К физиономии Путиловского прилипла настолько глупая улыбка, что, когда он проследовал в кабинет мимо Лейды Карловны с проснувшимся Максом на руках, кот и экономка с изумлением взглянули друг на друга, словно не веря глазам своим. «Хозяин рехнулся!» — отчетливо читалось в этих взглядах.
* * *
Каждая новобрачная пара счастлива по-своему, но несчастливы все одинаково. Все смешалось в доме супругов Бибергаль в это утро, и еще долго они вспоминали самое первое страшное событие в их совместной жизни. Жизнь подарила им в дальнейшем много ужаса, но все равно — это испытание не смогли вытравить из их души даже десятилетия.
Супруги неистово ласкали друг друга, как могут делать это дорвавшиеся до постели новобрачные после долгого любовного перерыва, вызванного переездом из Парижа. Дорога утомила души, но не тела. И вот, когда прекрасная Елена (назвать красавцем Оскара означало согрешить против истины) спросила в шестой или седьмой раз, любит ли он ее так же сильно, как она его, в дверь застучали.
Потом Оскар говорил, что стук был громким, а Елена поправляла — был дьявольски громким. К стуку добавлялись звонки в дверь. Что может подумать об этом здравомыслящий человек в восемь утра? Естественно, пожар!
Так и подумали и стали быстро бегать по спальне, собирая ценные вещи и пытаясь хоть чем-нибудь прикрыть наготу у Елены и срам у Оскара. Зрелище было препотешное, но новобрачным было не до смеха! Даже потом, при рассказе.
Как только они достигли маленького успеха в богоугодной борьбе за соблюдение приличий, служанка открыла дверь и вместо пожарных с длинными баграми в квартиру ворвался некий молодой человек весьма странной наружности. Он размахивал руками и потрясал револьвером. Супруги приготовились к смерти, которую, по правде, Оскар воспринял бы как спасительное избавление от очередного вопроса, любит ли он свою маленькую женушку, а если «да», то почему тотчас не представляет вещественные доказательства любви.
Однако дело обстояло гораздо хуже, нежели казалось. Пожар в этой ситуации был бы наивным праздником с фейерверком! Молодой человек назвался офицером полиции, расследующим дело громадной государственной важности. Не далее чем вчера он получил благословение святого Синода на продолжение следственного делопроизводства и месячный оклад вдобавок.
Все это было произнесено чрезвычайно быстро, отчего супруги запутались окончательно и решили, что Синод интересуется их семейной жизнью в целях государственной безопасности. Далее этот безумец с благословения Синода потребовал предъявить их заграничные паспорта, чем запутал и запугал Оскара, с детства боявшегося властей более женитьбы.
Когда паспорта найдены не были, молодой человек стал прыгать от радости, обнимать и целовать супругов без разбору, вселив в их души сомнение в собственном благоразумии и душевном здоровье.
Затем он затих и спросил дрожащим голосом, кто вчера был у них с визитом. Оскар задумался и устремил взор на потолок, надеясь там увидеть список визитеров. Его опередила бойкая Елена, высыпав перед следователем ворох имен.
Едва лишь прозвучало имя кузена Генриха, молодой человек издал воинственный клич племени команчей и, потрясая револьвером как боевой дубинкой, мгновенно исчез из их жизни. И более они его никогда не видели.
Оскар попытался было улизнуть в ванную комнату, но тут ему задали вопрос в лоб: любит ли он после всего этого свою напуганную маленькую женушку, а если любит, то как? Пришлось продемонстрировать как.
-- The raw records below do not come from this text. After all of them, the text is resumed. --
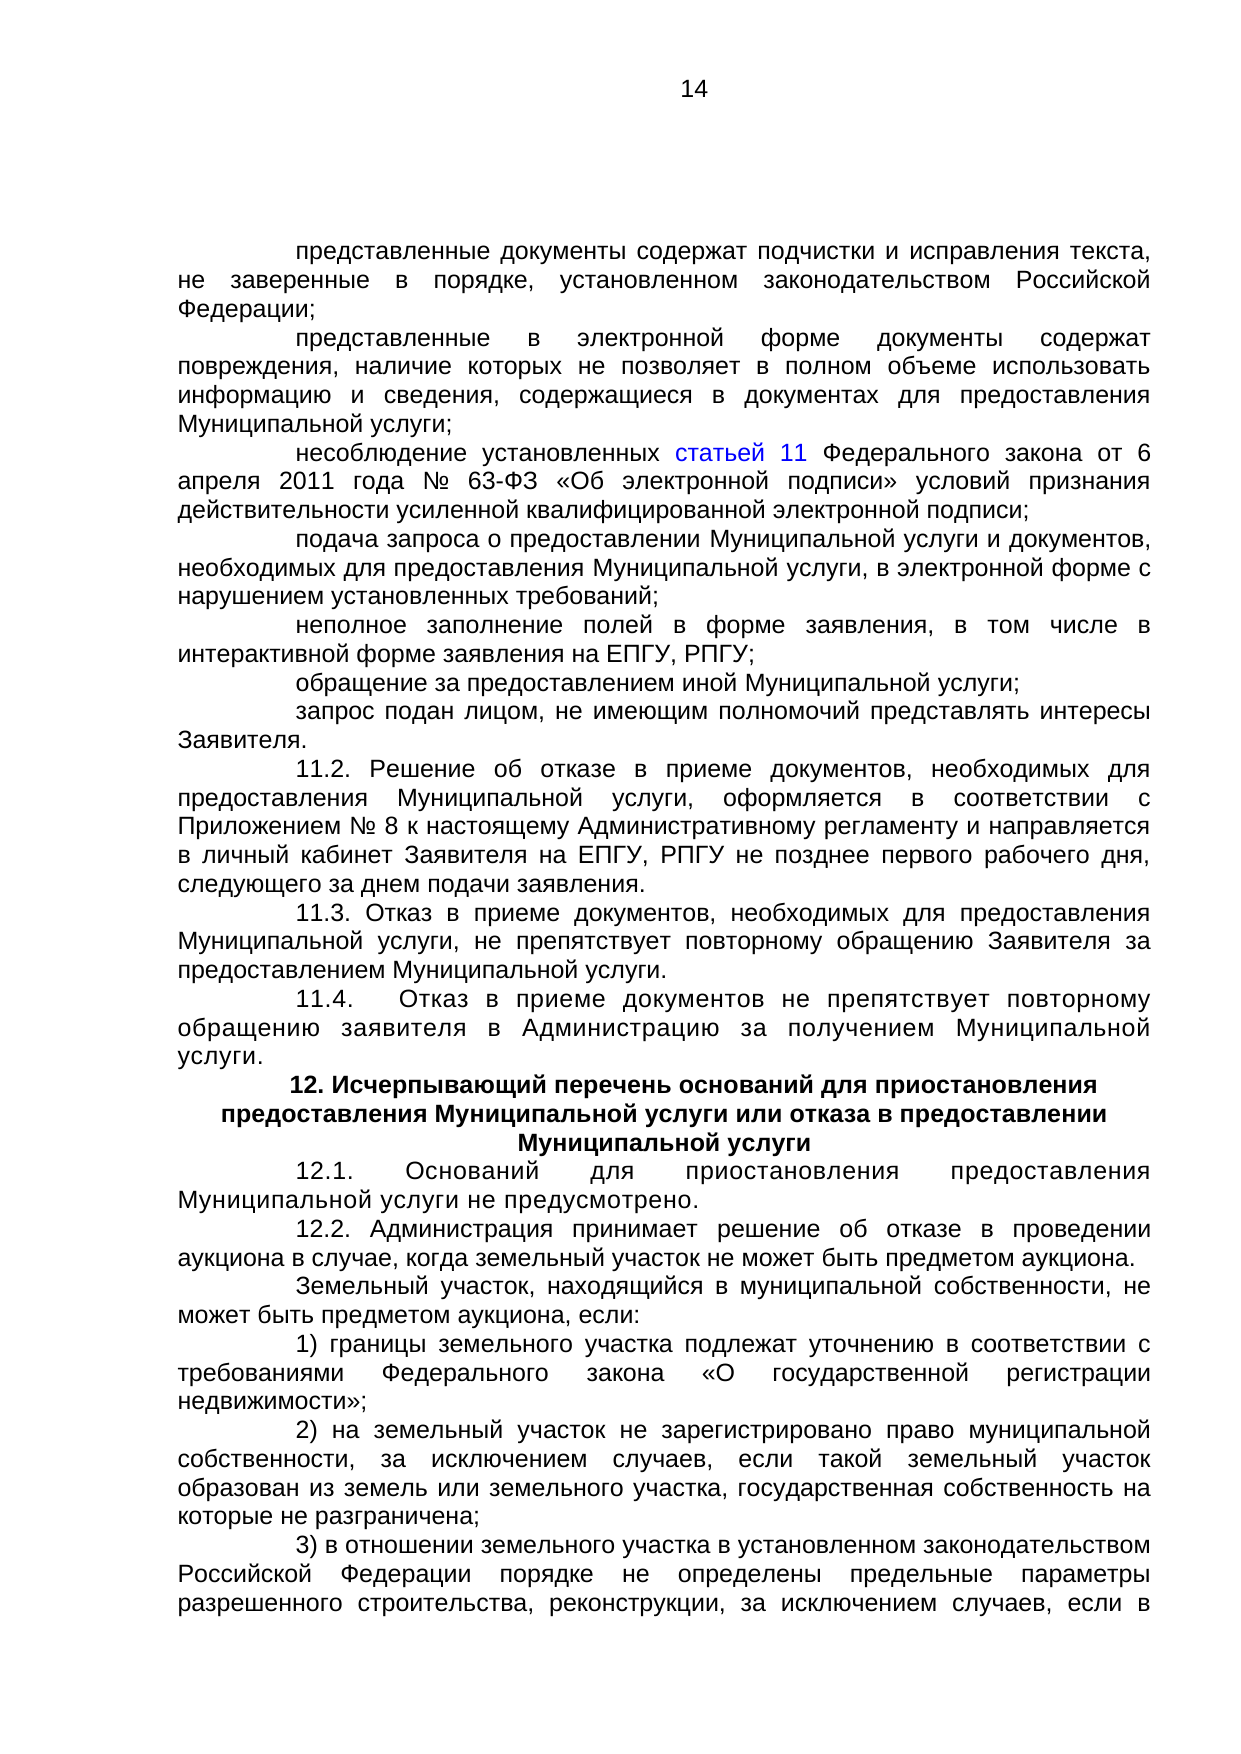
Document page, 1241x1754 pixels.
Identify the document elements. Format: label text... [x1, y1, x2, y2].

text 12.2. Администрация принимает решение об отказе в проведении аукциона в случае, когда земельный участок не может быть предметом аукциона. [177, 1214, 1152, 1271]
list представленные в электронной форме документы содержат повреждения, наличие которых не позволяет в полном объеме использовать информацию и сведения, содержащиеся в документах для предоставления Муниципальной услуги; [177, 323, 1152, 438]
list подача запроса о предоставлении Муниципальной услуги и документов, необходимых для предоставления Муниципальной услуги, в электронной форме с нарушением установленных требований; [177, 524, 1152, 610]
list несоблюдение установленных статьей 11 Федерального закона от 6 апреля 2011 года № 63-ФЗ «Об электронной подписи» условий признания действительности усиленной квалифицированной электронной подписи; [177, 438, 1152, 524]
text 12.1. Оснований для приостановления предоставления Муниципальной услуги не предусмотрено. [177, 1156, 1152, 1214]
list 11.2. Решение об отказе в приеме документов, необходимых для предоставления Муниципальной услуги, оформляется в соответствии с Приложением № 8 к настоящему Административному регламенту и направляется в личный кабинет Заявителя на ЕПГУ, РПГУ не позднее первого рабочего дня, следующего за днем подачи заявления. [177, 754, 1152, 898]
list неполное заполнение полей в форме заявления, в том числе в интерактивной форме заявления на ЕПГУ, РПГУ; [177, 610, 1152, 668]
list Отказ в приеме документов не препятствует повторному обращению заявителя в Администрацию за получением Муниципальной услуги. [177, 984, 1152, 1070]
text 1) границы земельного участка подлежат уточнению в соответствии с требованиями Федерального закона «О государственной регистрации недвижимости»; [177, 1329, 1152, 1415]
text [177, 1530, 1152, 1616]
list запрос подан лицом, не имеющим полномочий представлять интересы Заявителя. [177, 696, 1152, 754]
text обращение за предоставлением иной Муниципальной услуги; [177, 668, 1152, 696]
text 2) на земельный участок не зарегистрировано право муниципальной собственности, за исключением случаев, если такой земельный участок образован из земель или земельного участка, государственная собственность на которые не разграничена; [177, 1415, 1152, 1530]
text 12. Исчерпывающий перечень оснований для приостановления предоставления Муниципальной услуги или отказа в предоставлении Муниципальной услуги [177, 1070, 1152, 1156]
list представленные документы содержат подчистки и исправления текста, не заверенные в порядке, установленном законодательством Российской Федерации; [177, 236, 1152, 323]
text Земельный участок, находящийся в муниципальной собственности, не может быть предметом аукциона, если: [177, 1271, 1152, 1329]
list 11.3. Отказ в приеме документов, необходимых для предоставления Муниципальной услуги, не препятствует повторному обращению Заявителя за предоставлением Муниципальной услуги. [177, 898, 1152, 984]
Бродячую ласковую дворняжку прикормили кусочком колбасы, и, пока она жадно ела, Крафт присобачил ей на шею веревку. Она безропотно пошла следом, полагая, что хуже не будет. И действительно, потом дали кусочек булочки.
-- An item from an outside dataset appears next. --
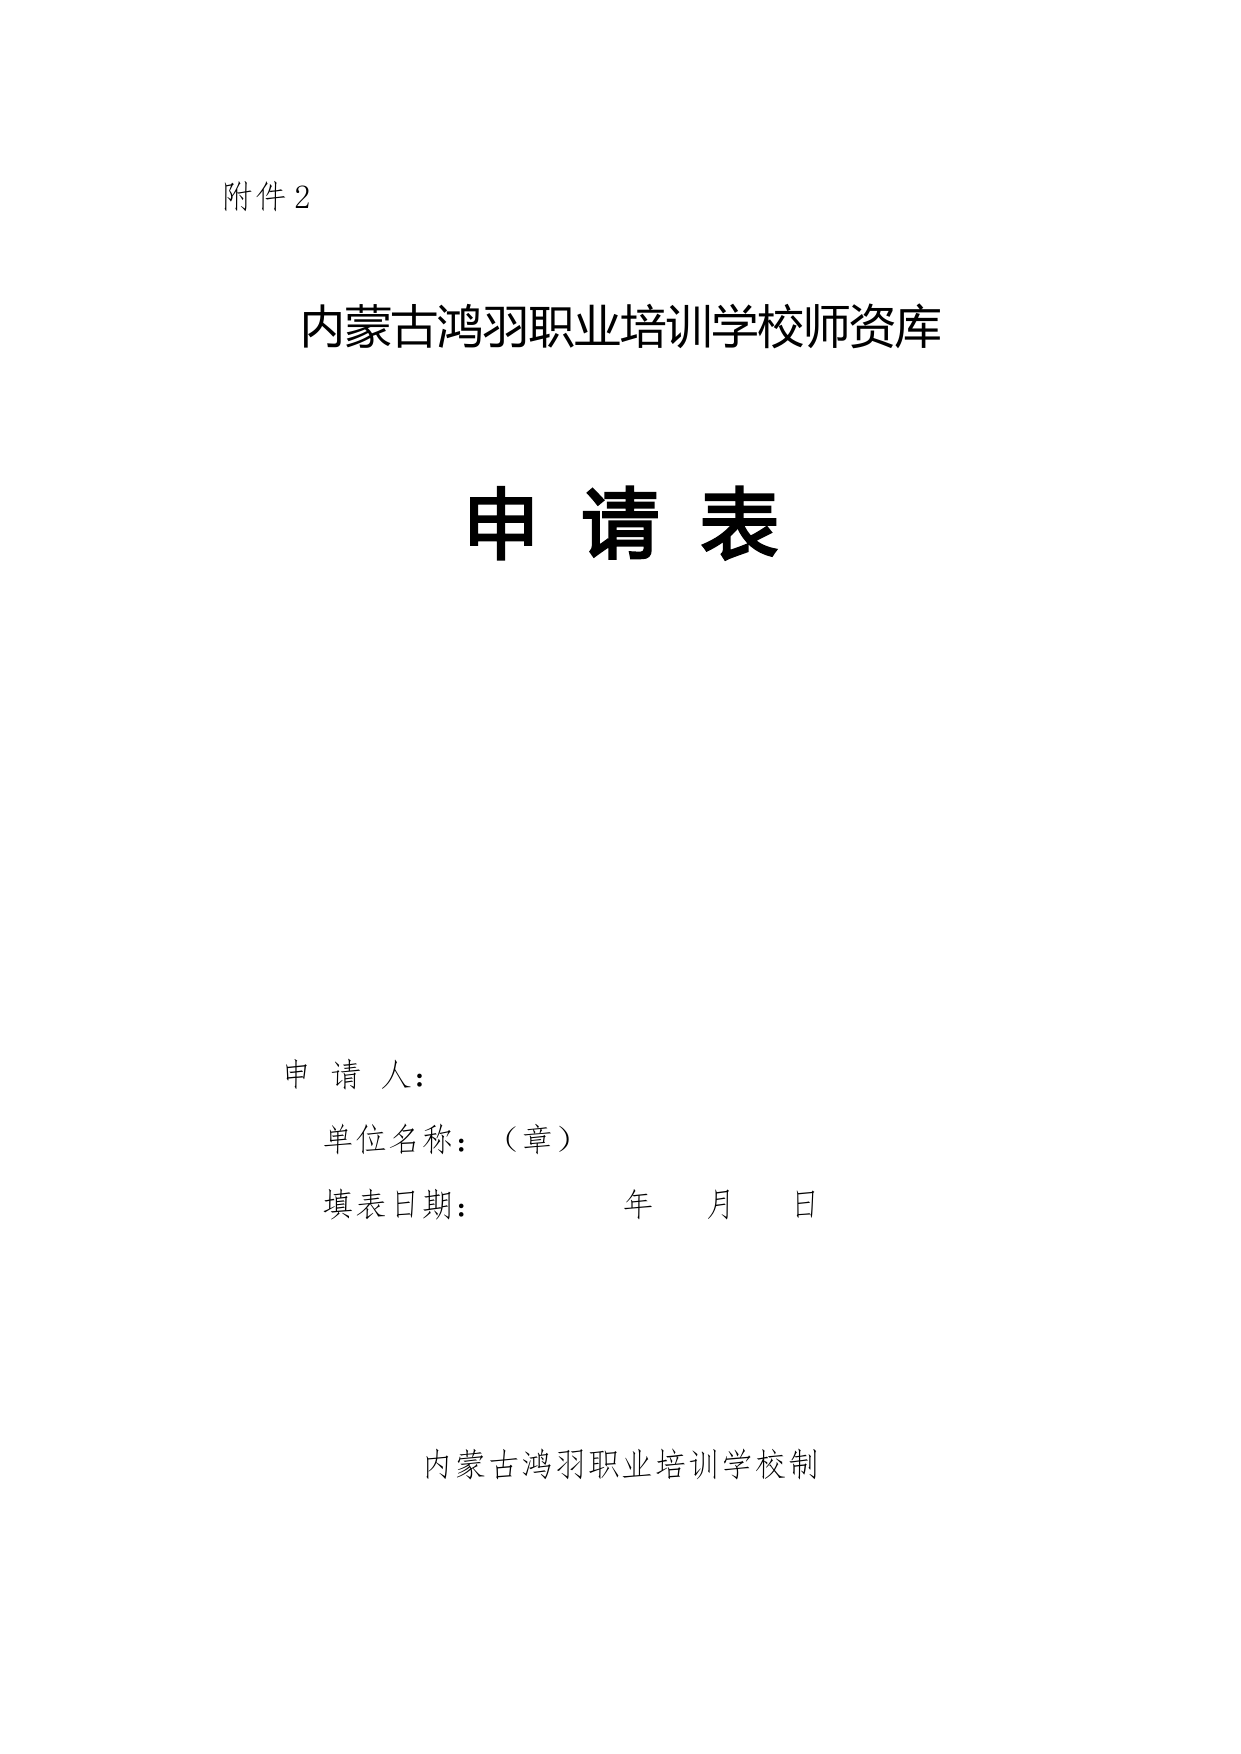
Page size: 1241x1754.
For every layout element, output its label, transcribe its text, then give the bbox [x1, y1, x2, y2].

Под Виипури (а решили остановиться в Выборге, по-фински Виипури) было много заброшенных каменоломен. Туда и приехали, захватив по дороге собаку. День выдался пасмурный, и стрелять было удобно: солнце не слепило и глаза не уставали.
Крафт предусмотрительно копил по дороге и в гостинице пустые бутылки, так что цели были хорошо известны Балмашеву. Сбоку стояла «смирновская», рядом с ней темно-зеленая из-под шампанского — его пили на вокзале. Шесть пивных бутылок. И дрянная местная водка, после которой до сих пор болела голова.